Maloney ended up leading South with 14 points, while Izzie had 10 points and Schuler had six points after stepping in for Babiak.
But all that was trivial. Broken wrists don't heal that quickly and not only was Hughes having to face the reality she didn't have her superstar guard for the rest of the season, but Christiano was not going to have his centerfielder for her senior softball season. Without her that spring, South had a good season, but certainly could have had a better season. The Indians went to the OCT semifinals that spring and who knows if Babiak were in the lineup how well they may have done against Lacey in a 13-12 loss.
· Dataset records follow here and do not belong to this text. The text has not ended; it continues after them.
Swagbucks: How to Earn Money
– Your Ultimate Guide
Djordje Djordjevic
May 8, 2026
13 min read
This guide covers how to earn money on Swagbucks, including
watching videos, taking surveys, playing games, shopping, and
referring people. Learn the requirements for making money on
Meanwhile, Hughes and her Indians had to move on from this particular game. Unfortunately, they had to move on to a date the very next night at Lakewood ... and it didn't go so well. Lakewood was in the middle of a second state South Jersey Group III title in three years and blew out the Indians. To add insult to already hard-luck injury, Walters scored her 1,000th career point in that game.
Babiak would eventually return to track and field and have a successful season with a pair of wins in the county meet that spring. She would go on to play tennis at the Jacksonville University and graduate with a degree in marketing. In 1996, she was working for the American Hockey League team in Baltimore and she let my dad and I into the old Civic Center in downtown Baltimore to see the place that the old Baltimore Bullets played basketball back in the day while we were down for an Orioles game the night before. It was good to see her. Shortly after she showed us around that morning, she got the call to work with the marketing department with the Philadelphia Eagles.
Ultimately, she got to do the same thing, but this time head the department, with the Houston Texans franchise as they were getting of the ground. And we were in contact my first couple of years with the Palatka Daily News since I got to cover the Jacksonville Jaguars in the same AFC South division and asked her if she ever came back to Jacksonville. She said she really didn't really travel with the team, but in January 2004, she got to help out the NFL with whatever the league asked her to do in preparing Reliant Stadium for Super Bowl XXXVIII when the New England Patriots beat the Carolina Panthers.
The next year, it was Jacksonville who got to host the big game and to do a column on what a franchise or a city had to get done to make a city presentable for a Super Bowl, I called up the one person with experience who can tell me what does happen. Now Kim Phillips, she answered the phone and gave me 45 minutes of wonderful time. It was a good conversation as we caught up on what was going on. She had not given me any indication that she was leaving the Texans, but she did.
And that conversation in early February 2005 was the last time I talked with Kim Babiak Phillips. I'm sure a lot has happened in eight years, but I do miss her. She may not have been the best athlete I ever covered, but she certainly was one of my favorite people I got to know in these 28 years.
She was worth the time and effort to go see play and cover ... even with a busy schedule to manage.